The Albums of 2012 (#10): Matthew Dear – Beams (Ghostly International)

Matthew Dear's Beams spearheaded the 2012 trend that saw electronic producers embracing classic songwriting and pop music tropes – but what has he got planned for next year?

Feature by Bram E. Gieben | 04 Dec 2012

2012 was the year that dance music and classic songwriting re-engaged – as evidenced by the move towards electronica by veterans such as Liars, as much as the embracing of pop hooks by fledgling acts like Grimes and Purity Ring.
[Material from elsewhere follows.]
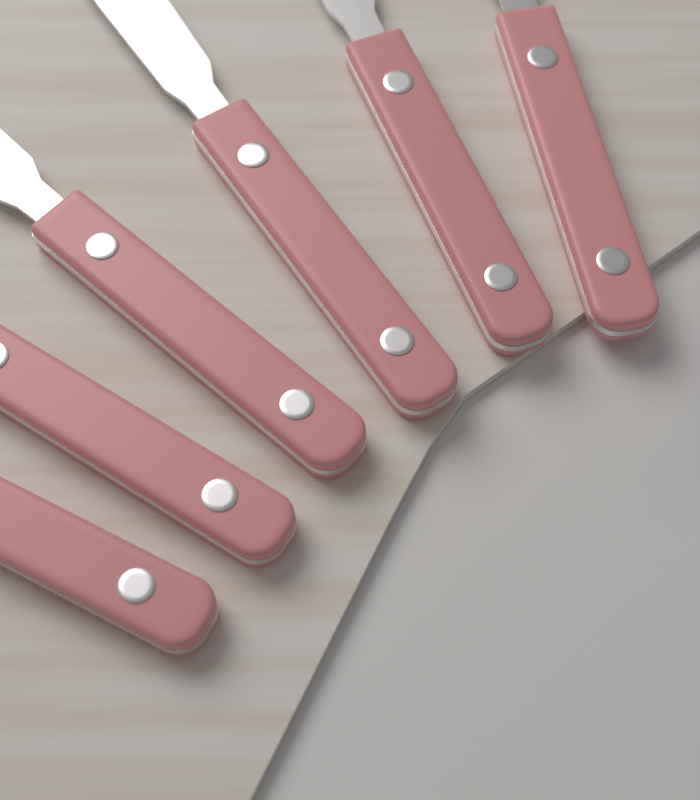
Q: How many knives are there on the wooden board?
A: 6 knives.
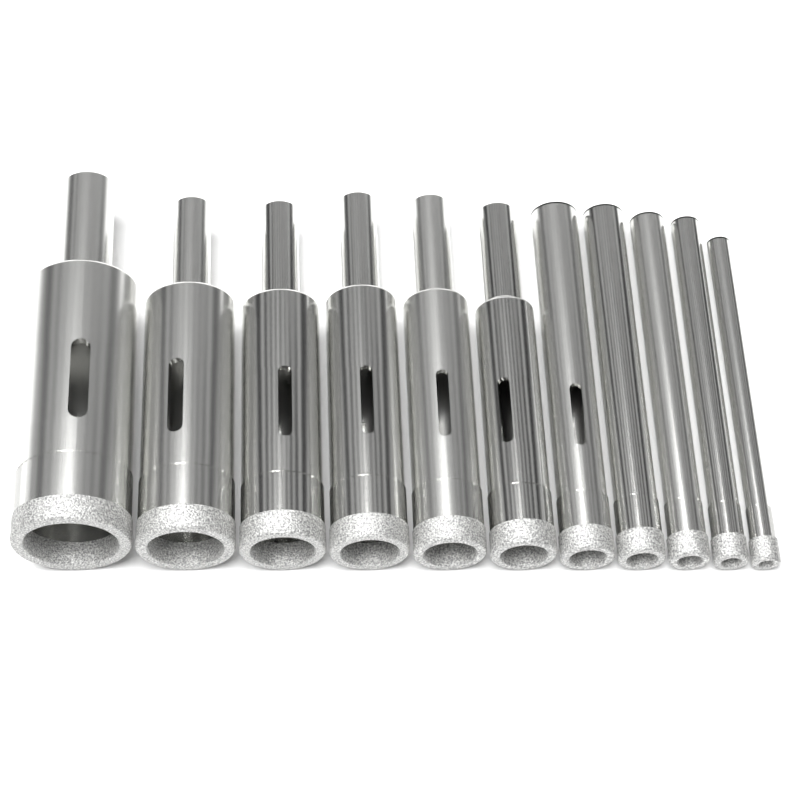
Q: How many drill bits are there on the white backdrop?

As such, it was the perfect year for the return of Ghostly International founder Matthew Dear, who followed up 2010's critically acclaimed, dystopian album Black City with its more upbeat, lounge lizard cousin, Beams.

Dear told us back in August that if Black City was “a black hole,” then Beams was “the back end of a black hole, where all the light is rushing out the other side.” It is an album that is filled with exuberance, along with elliptical, contradictory lyrics which see Dear fully embracing his role as a David Bowie / David Byrne figure for the twenty-first century.

Dear is now on tour with Beams, and thus far, the audiences have been captivated: “People finally seem to have a sense of where to put me on their musical shelf,” he reflects. “The final show of the North American tour at Webster Hall in New York was far and away one of the most important shows of my life. There was an energy in the room I have never felt with an audience before.”

When we last spoke, Dear talked about bringing elements of theatricality to his live show: “I've just asked the band and myself to 'go somewhere' when we're on stage,” he says. The theatricality of the performance is less, rehearsed and planned: “It's more about providing a sense of intensity and urgency up there, as opposed to putting on masks and speaking to skulls,” he explains.

Asked about his songwriting process, Dear says he still leads with the beats and melodies: “Typically, I begin with the music. You can enter a mantric state when working endlessly on loops and sounds all day. Once the music has firmly placed itself in position, I then use the sedated headspace to conjure up a story with lyrics. By the time the words hit the page, I am in a very vulnerable and private headspace that allows for personal reflection into song.” This results in lyrics which are at once confessional, but also frequently oblique and abstract – keeping listeners guessing as to the themes and narratives on Beams.

Hurricane Sandy, which severely affected many citizens in the state of New York, pretty much passed Dear and his colleagues by: “My house in the woods lost power for about a week, and a few large pine trees were uprooted and laid flat on their sides,” he says. Dear is still constructing his home studio: “I've done some work in it, and the machines are up and running. Acoustically though, the walls are still unfinished drywall, so there is still the design element to finish. I plan to finish it in January of 2013.” The Ghostly offices were also thankfully bypassed by the superstorm: “The Ghostly crew were safe, and nothing was damaged,” Dear confirms. “Our hearts go out to those who were less fortunate. Many people lost everything, and could still use help.”

As for Dear, his plans after the current tour remain unchanged – next year will see at least two releases from him, under different aliases: “I am already working on a few songs for the next Matthew Dear album,” he confirms, adding: “I intend to make an Audion album in 2013, and build a live show around it as well.” With the prospect of more of Dear's mercurial songwriting on the horizon, and new material from his more techno-oriented Audion alias, it seems that the celebrated producer and singer is in the midst of a creative renaissance. Coupled with a strong year of releases from Ghostly in 2012, from artists such as Com Truise, Adult., School of Seven Bells and Gold Panda, it looks like Dear's innovative, mercurial fusion of cutting-edge dance music, classic pop and outré showmanship is here to stay.